弁護士ブログ(日々の出来事)

2013年5月15日 水曜日

労働委員会の研修で水町教授の講演を聞く(その1)

 私は、福岡県労働委員会公益委員に任命されているが、今日(15日)、明日(16日)と九州地区の労働委員会連絡協議会が佐賀市で開かれている。その中で、15日に東京都労働委員会公益委員で東大社研の水町教授の講演を聞く機会に恵まれた。

 題目は、「労働審判利用者調査結果分析(全国)から労働委員会の役割を考える」というものであり、東大社研が、2011年の4か月間に全国で裁判所で実際に行われた労働審判の利用者(当然労使双方である)を対象にアンケート調査を行った結果(対象事件は約1000件であり、このうち、労働者側の3割、使用者側2割弱から回答を貰ったというアンケートの結果を分析したものである(結果の全体は、有斐閣から、2013年3月に「労働審判制度の利用者調査―実証分析と提言」という書名で出版されているということである。)。
 
 労働審判については、年間約3500件、そのうち7割が解雇や雇止めに関する事件であり、その95パーセントが金銭支払の形で解決されているという統計的なことは私も知っていた。利用者の意識として、労働審判の「売り」であった「迅速性」については「満足」、「専門性」については概ね肯定的にとらえられている、「適性性」については労使とも「法的な権利義務」の重視を希望している(安易な利益調整を求めているわけではない)という意識のようである。
 
 解雇や雇止めの事例で支払われる金額の水準は、労働局紛争調整委員会のあっせんよりは高く(一番多い中央値で100万円給与額の3、4か月分)で、裁判上の和解(中央値300万円給与額の15、6か月分)、判決(勝訴した場合)(中央地610万円給与額33,7か月分)とは相当に異なる(解雇が無効の場合、紛争解決が遅れるほど、使用者は支払わなければならない未払給与が毎月分増えることになる。
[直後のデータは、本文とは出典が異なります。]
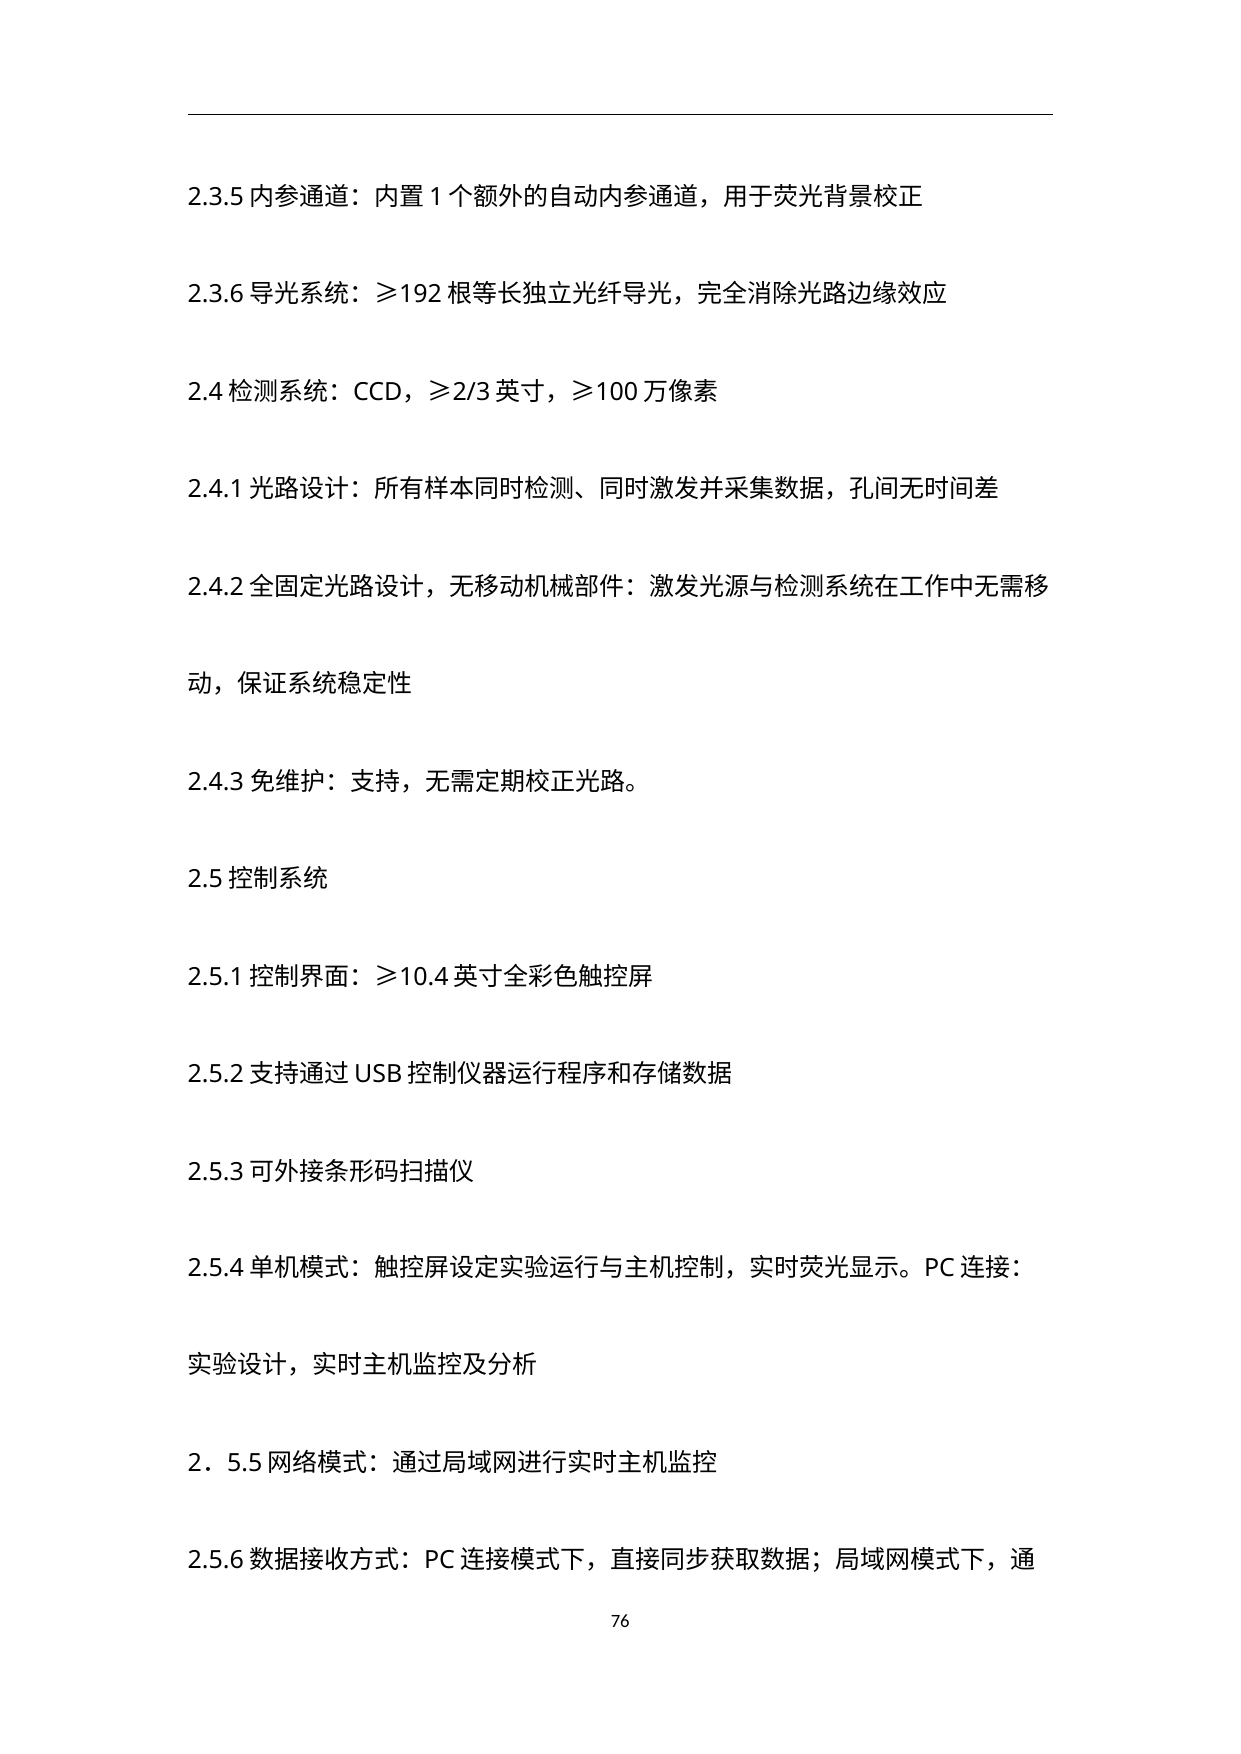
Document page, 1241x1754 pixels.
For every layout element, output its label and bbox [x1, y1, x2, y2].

text [187, 162, 1053, 1202]
text [187, 1233, 1053, 1590]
)。
 
 ただそれだけではなく、解雇が無効ということは会社の解雇行為が違法であるということなので、そのような違法であるという評価を労働審判の場で考慮する(その点を解決金の増額で考慮する必要があるのではないかということであった―裁判上の和解や判決の金額が高いのは、期間が長いだけでなく、その点も考慮されているのではないかというのが、教授の意見であった。(長くなるので、後半は明日に続けることにする。)。